= Work item =
From the entries below, report how many lines contain the string "SQUARE". Only the number is wanted.

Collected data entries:
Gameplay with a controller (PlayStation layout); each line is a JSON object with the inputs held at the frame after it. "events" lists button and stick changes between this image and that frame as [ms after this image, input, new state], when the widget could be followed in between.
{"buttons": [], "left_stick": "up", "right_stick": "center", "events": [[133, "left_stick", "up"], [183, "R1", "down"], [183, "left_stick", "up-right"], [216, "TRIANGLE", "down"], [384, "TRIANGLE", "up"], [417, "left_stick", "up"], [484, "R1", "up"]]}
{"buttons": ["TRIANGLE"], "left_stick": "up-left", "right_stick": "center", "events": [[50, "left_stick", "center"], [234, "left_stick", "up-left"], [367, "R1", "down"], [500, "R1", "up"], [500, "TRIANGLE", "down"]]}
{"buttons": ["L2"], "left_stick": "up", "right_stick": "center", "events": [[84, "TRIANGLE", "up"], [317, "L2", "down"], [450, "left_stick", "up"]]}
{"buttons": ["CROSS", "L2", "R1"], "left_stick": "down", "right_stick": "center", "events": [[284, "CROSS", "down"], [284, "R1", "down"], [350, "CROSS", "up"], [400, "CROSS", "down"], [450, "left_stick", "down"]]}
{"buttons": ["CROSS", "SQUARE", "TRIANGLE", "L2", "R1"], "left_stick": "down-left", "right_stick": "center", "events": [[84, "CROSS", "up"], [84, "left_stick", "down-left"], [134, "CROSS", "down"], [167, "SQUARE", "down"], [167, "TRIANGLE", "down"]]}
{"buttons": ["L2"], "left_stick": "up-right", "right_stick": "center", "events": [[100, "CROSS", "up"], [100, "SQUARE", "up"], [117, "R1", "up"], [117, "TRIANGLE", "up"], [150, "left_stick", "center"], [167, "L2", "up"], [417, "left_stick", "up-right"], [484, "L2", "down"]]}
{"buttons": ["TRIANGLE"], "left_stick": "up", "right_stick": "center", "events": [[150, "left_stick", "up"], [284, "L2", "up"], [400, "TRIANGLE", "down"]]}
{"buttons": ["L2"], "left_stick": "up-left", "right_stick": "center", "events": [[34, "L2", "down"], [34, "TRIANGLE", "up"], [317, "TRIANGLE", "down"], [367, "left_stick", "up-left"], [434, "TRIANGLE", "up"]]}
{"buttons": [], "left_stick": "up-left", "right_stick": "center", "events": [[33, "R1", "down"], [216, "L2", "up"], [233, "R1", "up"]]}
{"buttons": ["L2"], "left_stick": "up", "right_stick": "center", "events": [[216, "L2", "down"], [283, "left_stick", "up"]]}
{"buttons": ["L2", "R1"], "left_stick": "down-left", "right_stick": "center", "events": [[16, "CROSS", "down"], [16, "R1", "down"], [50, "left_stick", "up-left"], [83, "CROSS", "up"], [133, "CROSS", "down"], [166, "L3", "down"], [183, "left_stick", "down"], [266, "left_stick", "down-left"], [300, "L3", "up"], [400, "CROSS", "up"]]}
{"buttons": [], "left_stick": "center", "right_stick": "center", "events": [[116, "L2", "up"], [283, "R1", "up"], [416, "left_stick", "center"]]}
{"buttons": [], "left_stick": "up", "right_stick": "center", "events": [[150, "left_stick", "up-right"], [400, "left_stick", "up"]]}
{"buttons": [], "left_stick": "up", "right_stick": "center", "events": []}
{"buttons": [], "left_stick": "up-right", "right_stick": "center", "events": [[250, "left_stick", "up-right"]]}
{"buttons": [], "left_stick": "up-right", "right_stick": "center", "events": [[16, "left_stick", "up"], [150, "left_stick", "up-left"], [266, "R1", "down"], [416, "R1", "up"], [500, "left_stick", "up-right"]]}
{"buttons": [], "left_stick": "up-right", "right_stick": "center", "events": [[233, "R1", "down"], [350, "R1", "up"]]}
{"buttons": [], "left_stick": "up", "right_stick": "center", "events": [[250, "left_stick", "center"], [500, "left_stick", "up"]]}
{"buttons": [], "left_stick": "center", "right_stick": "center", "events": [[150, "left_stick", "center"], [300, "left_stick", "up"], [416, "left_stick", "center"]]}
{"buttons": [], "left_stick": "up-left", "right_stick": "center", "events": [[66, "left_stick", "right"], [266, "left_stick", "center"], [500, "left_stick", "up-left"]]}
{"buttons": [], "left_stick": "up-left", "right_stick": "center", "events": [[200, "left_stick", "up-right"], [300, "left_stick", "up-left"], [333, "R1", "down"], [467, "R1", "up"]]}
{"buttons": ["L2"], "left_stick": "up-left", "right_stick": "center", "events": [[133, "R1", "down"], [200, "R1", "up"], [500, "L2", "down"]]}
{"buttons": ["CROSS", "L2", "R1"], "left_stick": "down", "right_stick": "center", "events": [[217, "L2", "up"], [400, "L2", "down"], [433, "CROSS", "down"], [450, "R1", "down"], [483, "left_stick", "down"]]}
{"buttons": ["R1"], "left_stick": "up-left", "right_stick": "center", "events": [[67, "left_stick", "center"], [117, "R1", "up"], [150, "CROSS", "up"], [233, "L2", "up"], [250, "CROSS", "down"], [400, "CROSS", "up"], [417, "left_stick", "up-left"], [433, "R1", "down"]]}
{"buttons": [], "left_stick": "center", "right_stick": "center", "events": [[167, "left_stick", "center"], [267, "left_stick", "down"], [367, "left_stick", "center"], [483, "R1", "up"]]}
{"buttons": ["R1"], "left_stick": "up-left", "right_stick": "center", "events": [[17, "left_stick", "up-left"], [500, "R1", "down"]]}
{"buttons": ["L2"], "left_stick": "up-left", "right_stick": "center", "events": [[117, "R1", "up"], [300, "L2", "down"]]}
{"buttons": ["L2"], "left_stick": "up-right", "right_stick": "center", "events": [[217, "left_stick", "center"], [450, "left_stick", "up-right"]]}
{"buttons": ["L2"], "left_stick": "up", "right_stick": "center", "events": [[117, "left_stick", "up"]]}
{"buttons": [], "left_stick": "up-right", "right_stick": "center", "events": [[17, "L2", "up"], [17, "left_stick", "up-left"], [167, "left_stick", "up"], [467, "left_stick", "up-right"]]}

= Solution below =
2